CONSOLIDATION and technology were hot topics throughout the 1998 Heavy Duty Distribution Association (HDDA) Annual Convention in Las Vegas November 1-3. More than 130 heavy duty parts and service executives attended the convention, which featured industry speakers and a trade show.
Richard L Clayton, vice-president of Dana's Heavy Truck Components Group, focused on four trends affecting the heavy duty industry: consolidation, globalization, technology, and the shift from components to modules and systems.
"Opportunities exist for companies that strategically address the consolidation trend, move to globalize, pursue the development of modules and systems, and embrace technology. These four components are driving the heavy truck industry and the aftermarket parts industry today," Clayton said.
Dana learned that from 1987 to 1997, "despite a decade of cost reductions, an increased commitment to quality, services that expanded customer coverage more than 500 percent, and greater commitment to capital, technical, and human resources," the company was not performing to the levels that Dana, its customers, and shareholders expected, Clayton said.
Explaining Dana's plan to acquire critical mass in axles, brakes, chassis, and auxiliary power, Clayton cited Dana's sale of Spicer Clutch to Eaton and the subsequent purchase of Eaton's axle and brake business.
"We entered into a long-term marketing agreement with Eaton. Today, that agreement covers all field sales and service for heavy and medium duty products and systems for both companies," Clayton said. "In the end, the outcome of this collaborative effort with Eaton is better service to the marketplace than either company could have provided alone."

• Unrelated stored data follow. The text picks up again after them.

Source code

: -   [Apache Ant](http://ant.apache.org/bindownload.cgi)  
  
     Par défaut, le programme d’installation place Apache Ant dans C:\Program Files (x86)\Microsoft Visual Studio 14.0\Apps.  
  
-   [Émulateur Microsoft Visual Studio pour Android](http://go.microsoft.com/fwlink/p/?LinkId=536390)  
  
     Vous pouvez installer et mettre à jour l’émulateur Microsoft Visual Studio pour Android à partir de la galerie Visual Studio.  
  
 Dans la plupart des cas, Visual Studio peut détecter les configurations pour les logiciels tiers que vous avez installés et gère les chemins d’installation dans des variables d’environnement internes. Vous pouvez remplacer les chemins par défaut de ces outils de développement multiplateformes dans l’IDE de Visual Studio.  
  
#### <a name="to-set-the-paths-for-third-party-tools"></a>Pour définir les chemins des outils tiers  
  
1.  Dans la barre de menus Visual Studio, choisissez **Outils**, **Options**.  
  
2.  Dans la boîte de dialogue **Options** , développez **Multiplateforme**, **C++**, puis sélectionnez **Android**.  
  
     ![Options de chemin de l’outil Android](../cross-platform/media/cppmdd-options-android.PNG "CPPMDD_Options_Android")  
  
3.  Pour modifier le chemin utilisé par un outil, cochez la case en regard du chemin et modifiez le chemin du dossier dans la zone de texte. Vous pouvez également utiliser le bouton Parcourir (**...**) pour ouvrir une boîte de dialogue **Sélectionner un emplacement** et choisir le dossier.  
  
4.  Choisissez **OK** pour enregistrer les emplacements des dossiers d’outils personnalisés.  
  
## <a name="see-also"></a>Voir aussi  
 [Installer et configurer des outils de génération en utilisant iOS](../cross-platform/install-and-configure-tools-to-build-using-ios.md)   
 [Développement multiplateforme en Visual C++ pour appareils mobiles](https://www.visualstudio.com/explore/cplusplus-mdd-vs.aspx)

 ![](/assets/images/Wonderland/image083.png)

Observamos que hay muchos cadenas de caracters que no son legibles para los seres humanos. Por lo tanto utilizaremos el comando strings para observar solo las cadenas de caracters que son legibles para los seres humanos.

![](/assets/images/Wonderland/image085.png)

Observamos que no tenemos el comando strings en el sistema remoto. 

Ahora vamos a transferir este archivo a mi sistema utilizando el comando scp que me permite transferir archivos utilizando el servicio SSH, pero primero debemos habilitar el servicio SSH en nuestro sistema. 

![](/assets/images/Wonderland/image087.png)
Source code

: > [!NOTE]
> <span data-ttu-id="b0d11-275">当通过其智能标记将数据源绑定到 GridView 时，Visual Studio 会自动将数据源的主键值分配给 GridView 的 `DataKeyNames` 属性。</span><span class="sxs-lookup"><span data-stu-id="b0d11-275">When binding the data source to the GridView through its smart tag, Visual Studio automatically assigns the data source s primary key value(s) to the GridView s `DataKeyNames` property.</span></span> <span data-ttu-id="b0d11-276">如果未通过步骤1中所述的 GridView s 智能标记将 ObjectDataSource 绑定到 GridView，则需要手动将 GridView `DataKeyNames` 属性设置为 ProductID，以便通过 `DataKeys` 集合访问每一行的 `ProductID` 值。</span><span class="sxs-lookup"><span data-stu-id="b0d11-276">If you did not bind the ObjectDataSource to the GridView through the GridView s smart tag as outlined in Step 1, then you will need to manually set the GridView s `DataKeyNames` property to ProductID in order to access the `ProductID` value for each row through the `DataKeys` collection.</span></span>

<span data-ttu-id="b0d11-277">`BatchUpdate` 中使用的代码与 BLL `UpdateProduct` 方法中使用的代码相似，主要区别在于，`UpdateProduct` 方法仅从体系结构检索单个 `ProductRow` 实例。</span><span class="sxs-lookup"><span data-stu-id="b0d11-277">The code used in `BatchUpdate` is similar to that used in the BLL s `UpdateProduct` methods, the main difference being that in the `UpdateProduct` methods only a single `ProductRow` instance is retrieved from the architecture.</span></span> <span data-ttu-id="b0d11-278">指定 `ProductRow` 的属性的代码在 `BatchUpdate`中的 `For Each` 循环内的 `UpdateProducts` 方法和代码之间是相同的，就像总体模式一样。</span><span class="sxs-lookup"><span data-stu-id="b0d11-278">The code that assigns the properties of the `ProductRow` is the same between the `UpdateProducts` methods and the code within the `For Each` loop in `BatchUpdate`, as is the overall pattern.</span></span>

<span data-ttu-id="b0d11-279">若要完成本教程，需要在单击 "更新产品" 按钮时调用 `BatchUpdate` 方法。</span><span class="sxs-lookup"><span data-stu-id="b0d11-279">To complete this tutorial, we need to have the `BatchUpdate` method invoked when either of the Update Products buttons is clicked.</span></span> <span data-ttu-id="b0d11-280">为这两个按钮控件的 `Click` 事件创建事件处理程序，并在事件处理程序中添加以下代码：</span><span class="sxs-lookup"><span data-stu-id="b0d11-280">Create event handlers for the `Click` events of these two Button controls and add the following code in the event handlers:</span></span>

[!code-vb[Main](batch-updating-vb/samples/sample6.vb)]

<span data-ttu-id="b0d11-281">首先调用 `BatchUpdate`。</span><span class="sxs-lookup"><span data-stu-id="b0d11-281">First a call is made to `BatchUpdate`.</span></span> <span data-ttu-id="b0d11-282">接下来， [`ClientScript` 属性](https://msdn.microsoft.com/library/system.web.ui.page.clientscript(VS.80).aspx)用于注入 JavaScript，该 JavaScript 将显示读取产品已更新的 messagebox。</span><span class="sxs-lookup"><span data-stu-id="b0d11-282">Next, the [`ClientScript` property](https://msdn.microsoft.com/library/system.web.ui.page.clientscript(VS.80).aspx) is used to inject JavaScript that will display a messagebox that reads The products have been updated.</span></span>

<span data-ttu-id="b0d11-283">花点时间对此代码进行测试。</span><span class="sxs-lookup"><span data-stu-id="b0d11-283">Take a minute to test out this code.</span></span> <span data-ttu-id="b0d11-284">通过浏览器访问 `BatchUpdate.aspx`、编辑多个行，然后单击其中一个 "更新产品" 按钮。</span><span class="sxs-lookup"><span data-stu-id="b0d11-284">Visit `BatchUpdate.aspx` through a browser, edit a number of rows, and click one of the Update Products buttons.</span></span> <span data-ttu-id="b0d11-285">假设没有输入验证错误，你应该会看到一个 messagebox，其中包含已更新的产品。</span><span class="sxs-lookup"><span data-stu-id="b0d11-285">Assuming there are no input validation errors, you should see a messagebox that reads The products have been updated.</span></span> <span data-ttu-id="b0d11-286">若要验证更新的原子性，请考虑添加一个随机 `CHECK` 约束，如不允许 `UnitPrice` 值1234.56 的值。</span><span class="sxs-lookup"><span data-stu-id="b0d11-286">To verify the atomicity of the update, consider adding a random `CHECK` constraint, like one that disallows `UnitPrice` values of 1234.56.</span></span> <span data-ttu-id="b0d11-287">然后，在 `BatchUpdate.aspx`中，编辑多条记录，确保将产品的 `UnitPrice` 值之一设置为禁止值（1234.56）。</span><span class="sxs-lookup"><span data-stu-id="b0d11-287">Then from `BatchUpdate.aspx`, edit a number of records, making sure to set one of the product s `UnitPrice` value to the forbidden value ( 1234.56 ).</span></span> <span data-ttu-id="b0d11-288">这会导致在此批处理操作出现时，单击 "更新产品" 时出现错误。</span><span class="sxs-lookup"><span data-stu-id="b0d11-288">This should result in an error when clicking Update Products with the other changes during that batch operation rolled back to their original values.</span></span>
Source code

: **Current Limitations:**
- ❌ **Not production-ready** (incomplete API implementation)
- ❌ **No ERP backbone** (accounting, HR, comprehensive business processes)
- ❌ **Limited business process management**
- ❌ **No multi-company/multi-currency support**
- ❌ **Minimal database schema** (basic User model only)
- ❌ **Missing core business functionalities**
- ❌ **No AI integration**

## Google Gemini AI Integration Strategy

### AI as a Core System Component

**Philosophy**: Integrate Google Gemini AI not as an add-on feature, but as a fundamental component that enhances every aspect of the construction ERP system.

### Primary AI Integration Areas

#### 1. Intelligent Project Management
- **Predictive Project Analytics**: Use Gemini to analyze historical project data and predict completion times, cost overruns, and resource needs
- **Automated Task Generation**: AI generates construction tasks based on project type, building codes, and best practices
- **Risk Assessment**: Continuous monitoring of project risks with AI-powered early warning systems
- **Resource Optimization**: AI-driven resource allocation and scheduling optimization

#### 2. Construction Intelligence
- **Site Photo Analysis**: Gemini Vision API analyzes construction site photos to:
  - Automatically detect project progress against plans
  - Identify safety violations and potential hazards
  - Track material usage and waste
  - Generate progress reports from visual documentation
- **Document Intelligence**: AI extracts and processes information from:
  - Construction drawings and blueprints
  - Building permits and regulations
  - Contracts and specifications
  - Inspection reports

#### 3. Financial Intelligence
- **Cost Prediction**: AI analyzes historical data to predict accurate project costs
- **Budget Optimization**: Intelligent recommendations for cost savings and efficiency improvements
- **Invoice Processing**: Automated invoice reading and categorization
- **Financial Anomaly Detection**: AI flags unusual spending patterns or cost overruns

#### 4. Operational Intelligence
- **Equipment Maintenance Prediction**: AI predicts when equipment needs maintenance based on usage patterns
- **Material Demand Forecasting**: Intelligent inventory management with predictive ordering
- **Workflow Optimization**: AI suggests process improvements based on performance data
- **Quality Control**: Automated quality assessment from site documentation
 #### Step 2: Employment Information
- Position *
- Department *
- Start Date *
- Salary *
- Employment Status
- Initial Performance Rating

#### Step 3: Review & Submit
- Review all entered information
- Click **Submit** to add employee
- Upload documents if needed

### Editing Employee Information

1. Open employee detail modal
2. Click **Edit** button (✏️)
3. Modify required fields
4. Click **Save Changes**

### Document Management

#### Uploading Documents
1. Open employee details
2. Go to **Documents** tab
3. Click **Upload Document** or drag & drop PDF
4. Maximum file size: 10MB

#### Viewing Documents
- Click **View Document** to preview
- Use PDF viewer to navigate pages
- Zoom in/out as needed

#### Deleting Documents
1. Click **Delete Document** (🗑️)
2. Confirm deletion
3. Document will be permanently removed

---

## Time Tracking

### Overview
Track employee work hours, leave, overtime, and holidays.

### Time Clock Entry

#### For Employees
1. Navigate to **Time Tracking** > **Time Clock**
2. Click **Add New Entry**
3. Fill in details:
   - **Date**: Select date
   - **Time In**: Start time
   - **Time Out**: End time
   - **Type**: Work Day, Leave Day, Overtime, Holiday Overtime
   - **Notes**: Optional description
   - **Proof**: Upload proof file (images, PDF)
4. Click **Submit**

Bill Smith, chairman and chief executive officer of Competitive Advantage Solutions, said heavy duty distributors desire product proliferation, and many second and third generation owners seek liquidity in their businesses. These business owners see value in the additional capabilities gained from other businesses through adding new product lines to their businesses, and through asset management, including inventory sharing and central receivable collections.
"The sum of the consolidated entities must have more value than the individual business values," Smith said.
James T Stone, president of Stone Heavy Duty America, discussed why Stone Heavy Duty became a part of a consolidation group. His business would benefit from the access to both financial capital and management expertise, while the consolidation group's investment in systems would contribute heavily towards Stone Heavy Duty's future competitiveness.
Stone said he would be able to provide more value to his customers and offer his employees additional career growth and stock ownership. Being part of a consolidation group offered an eventual exit strategy for the ownership of Stone Heavy Duty, but gave him the challenge of reaching a higher business plateau.
Michael Young, chief executive officer of TransCom USA, said joining a public consolidation group allowed each business to focus on growth, and the roll-up group could participate with other industry leaders in building a national company.
Robert Ganache, vice-president and general manager of Palmar, discussed the opportunities and dangers of change caused by consolidation. The Canadian heavy duty distribution channel already has seen much consolidation, with five major companies controlling the market.
His recommendation for success involved slashing costs, aligning with key suppliers of the future, increasing the number of value added services for customers, and becoming more electronic. However, consolidation results in the loss of key personnel and drastic changes in customer habits. Consolidation may be "a response to the brutal reality we live in. Eat or be eaten."
Stuart MacKay, president of MacKay & Company, presented a statistical look on the heavy truck industry that includes four major changes: market positions, customer requirements, the for-hire market composition, and cost of operation. Within these four categories, MacKay demonstrated how the market has shifted since the 1970s and projected how these changes will play out over the next decade.
As one example, MacKay explained that the reliability of equipment has improved since 1985, and the service interval of Class 8 trucks will increase more than 300 percent by 2005 in several categories, including transmissions and engines. This has led to a decline in the importance of fuel economy and nonengine component performance, while it has increased the need to guarantee operation costs and for companies to differentiate between each other.
A panel of speakers discussed the savings their companies have gained from technology. Terrell Salerno, MIS director, Gear & Wheel Inc, described how his company's latest bar-coding system has affected areas in his company that include receiving, accounts payable, accounts receivable, asset management, and order fulfillment.
Dave Bennett, chief information officer, Inland Truck Parts, described sales force automation as "the area you should invest your information technology monies in order to gain a competitive advantage in the marketplace."
Richard Schien, president, Karmak Inc, demonstrated the benefits when distributors control customer inventory using technology. "Heavy duty distributors manage their ordering process, but not their order entry process...entering orders from their customers," he said.
Jeffrey Knapton, trade marketing manager, AlliedSignal Truck Brakes Systems, discussed how his company's future plans with the Web include interactive order entry, a dynamic electronic catalog system, and customer profiling.
HDDA serves aftermarket distributors and manufacturers of parts and services for commercial, industrial, and agricultural vehicles in North America. Its web site is www.hdda.org.